#### Given material:
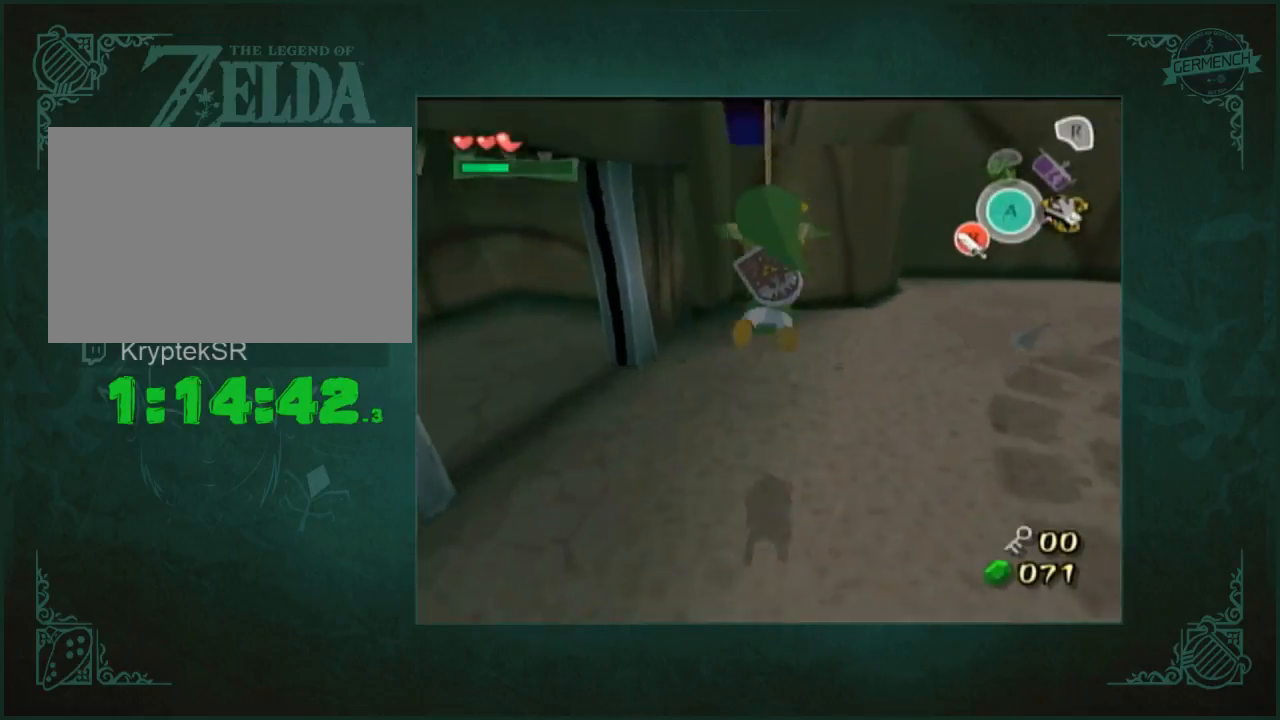
{"buttons": [], "left_stick": "up", "right_stick": "center", "button_events": []}
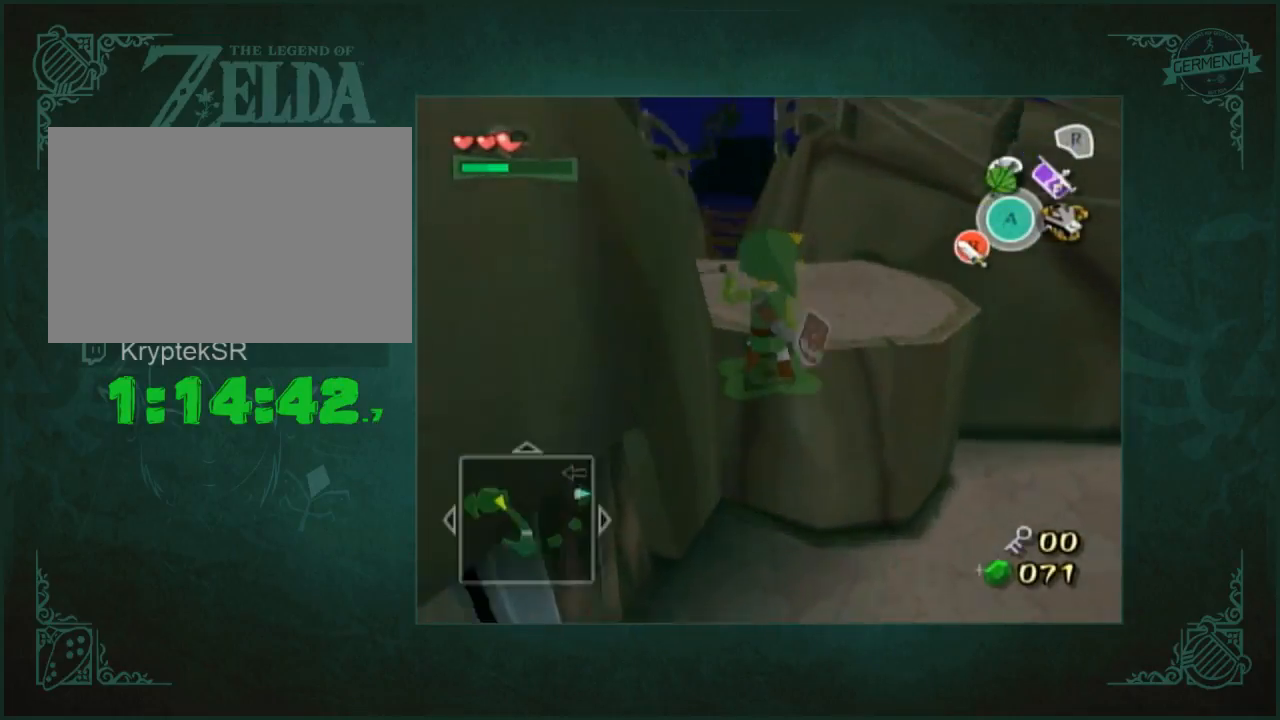
{"buttons": [], "left_stick": "up", "right_stick": "center", "button_events": []}
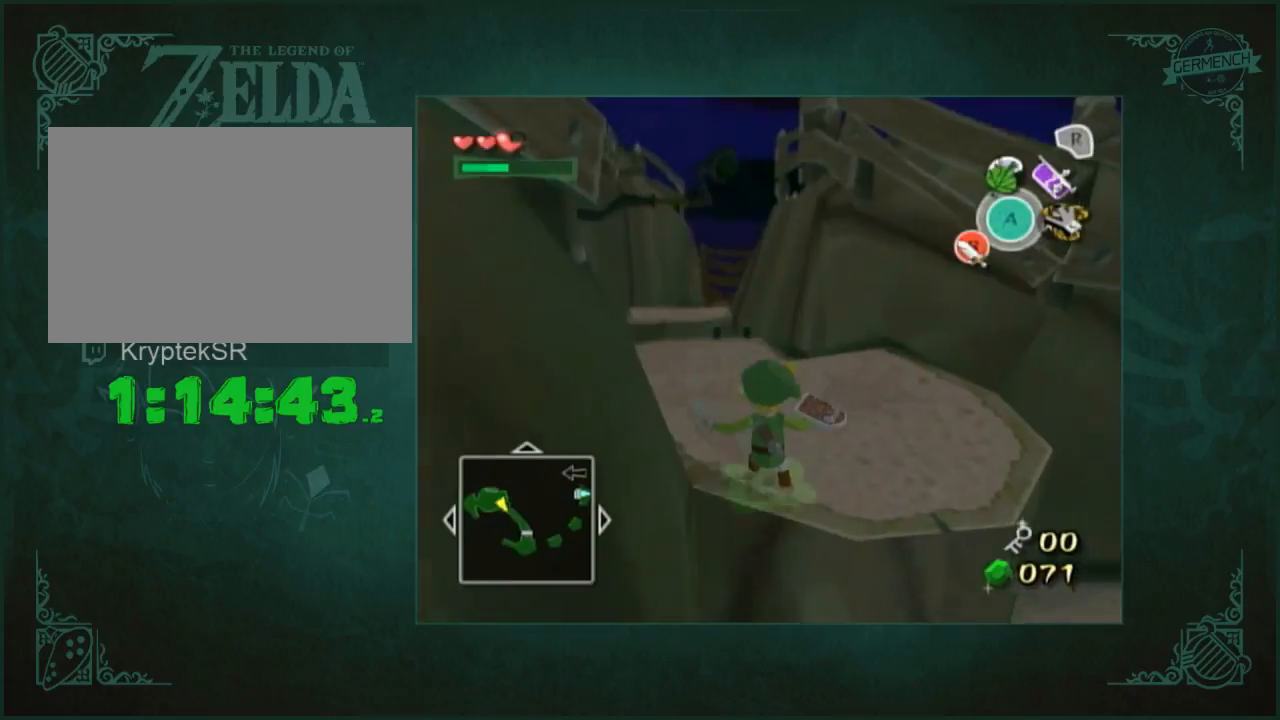
{"buttons": [], "left_stick": "up", "right_stick": "center", "button_events": [[333, "A", "down"], [433, "A", "up"]]}
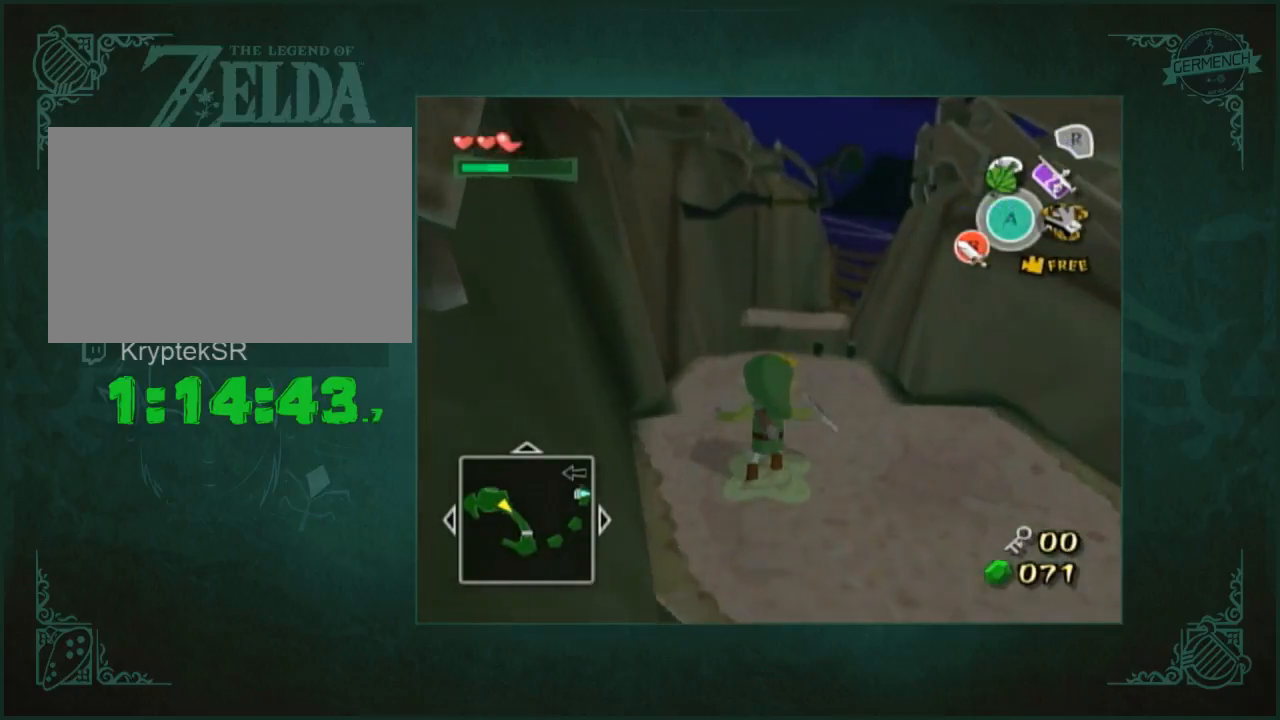
{"buttons": [], "left_stick": "up", "right_stick": "center", "button_events": [[400, "A", "down"], [467, "A", "up"]]}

#### What the task requires:
An exact copy of the listing above, minus its pictures, is what is needed here.

#### Answer to this task:
{"buttons": [], "left_stick": "up", "right_stick": "center", "button_events": []}
{"buttons": [], "left_stick": "up", "right_stick": "center", "button_events": []}
{"buttons": [], "left_stick": "up", "right_stick": "center", "button_events": [[333, "A", "down"], [433, "A", "up"]]}
{"buttons": [], "left_stick": "up", "right_stick": "center", "button_events": [[400, "A", "down"], [467, "A", "up"]]}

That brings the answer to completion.